I read “A Cyborg Manifesto”. I say read. It was like my eyes were passing over pages, upon endless pages of text with words that for the most part I understood individually, but put together to form something that was in no way shape or form like anything I have read before. I don’t wish to denigrate the author, I wish I could critique the text I read with some sort of cleverness, but I struggle to get a holistic grasp of the article.

I fell asleep. My chair was comfy. The room was warm.

There are bits that I understood, at least, that I was able to take some meaning from. The idea that a cyborg future could befall us all, a sense of inevitability, and what might lead us there, and what might need to change in order to get there. From the feminist perspective of the article, an outline of the world that has so far created the need for feminism to be considered, and some elements of how technology, and writing about technology, has been influenced by male-dominated culture.

That noise. Outside or in. My sleep was ruptured.

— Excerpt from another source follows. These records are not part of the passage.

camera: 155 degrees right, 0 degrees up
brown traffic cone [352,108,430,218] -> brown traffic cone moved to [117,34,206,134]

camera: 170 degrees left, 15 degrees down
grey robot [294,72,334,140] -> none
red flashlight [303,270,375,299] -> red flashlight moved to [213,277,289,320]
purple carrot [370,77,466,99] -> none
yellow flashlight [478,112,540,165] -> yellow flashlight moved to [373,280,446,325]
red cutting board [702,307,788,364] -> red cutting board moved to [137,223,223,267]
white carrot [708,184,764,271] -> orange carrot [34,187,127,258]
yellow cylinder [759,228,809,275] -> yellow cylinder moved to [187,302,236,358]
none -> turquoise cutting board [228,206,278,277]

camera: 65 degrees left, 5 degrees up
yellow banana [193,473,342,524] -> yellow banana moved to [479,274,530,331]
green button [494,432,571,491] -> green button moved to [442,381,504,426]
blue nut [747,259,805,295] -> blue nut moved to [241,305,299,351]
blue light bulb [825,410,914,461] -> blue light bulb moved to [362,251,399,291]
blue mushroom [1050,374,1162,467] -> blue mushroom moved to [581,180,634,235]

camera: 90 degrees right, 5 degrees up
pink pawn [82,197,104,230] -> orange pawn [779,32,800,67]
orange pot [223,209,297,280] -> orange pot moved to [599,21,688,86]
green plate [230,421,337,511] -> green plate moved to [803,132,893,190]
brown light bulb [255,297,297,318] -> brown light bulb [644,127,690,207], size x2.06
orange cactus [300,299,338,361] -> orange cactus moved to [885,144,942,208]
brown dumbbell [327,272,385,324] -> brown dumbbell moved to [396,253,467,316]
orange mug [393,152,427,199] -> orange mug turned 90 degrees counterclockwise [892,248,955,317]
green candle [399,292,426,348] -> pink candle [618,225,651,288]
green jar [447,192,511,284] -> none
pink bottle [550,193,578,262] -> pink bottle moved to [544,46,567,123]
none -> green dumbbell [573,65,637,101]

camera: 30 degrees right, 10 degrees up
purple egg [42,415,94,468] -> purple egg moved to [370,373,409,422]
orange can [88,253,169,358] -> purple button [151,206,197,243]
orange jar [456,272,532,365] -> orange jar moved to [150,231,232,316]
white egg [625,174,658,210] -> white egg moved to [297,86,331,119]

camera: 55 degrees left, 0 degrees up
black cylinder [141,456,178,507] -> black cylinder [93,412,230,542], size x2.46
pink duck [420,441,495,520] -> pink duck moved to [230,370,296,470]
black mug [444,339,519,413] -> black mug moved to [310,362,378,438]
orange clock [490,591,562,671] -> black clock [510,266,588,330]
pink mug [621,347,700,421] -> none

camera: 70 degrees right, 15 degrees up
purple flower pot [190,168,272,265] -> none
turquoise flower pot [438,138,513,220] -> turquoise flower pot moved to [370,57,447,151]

I think I’m probably guessing. I feel like I am guessing at the meaning. But the piece also seems to criticise certain aspects of feminism “We do not need a totality in order to work well. The feminist dream of a common language, like all dreams for a perfectly true language, of perfectly faithful naming of experience, is a totalizing and imperialist one. … perhaps ironically, we can learn from our fusions with animals and machines how not to be Man, the embodiement of Western logos.” (pp 51-52).

 

I’m looking forward to the tutorial session tomorrow morning to see what others make of this piece of writing. Meanwhile, I’m off to watch some other people talking about this article to see what I missed e.g. https://www.youtube.com/watch?v=lqglzX_y5wM
Reference:

Hawaray, D. (2007) ‘A cyborg manifesto: Science, technology and social feminist in the late twentieth century’, BELL, D; KENNEDY, B (eds). The Cybercultures reader. London: Routledge, pp. 34-65.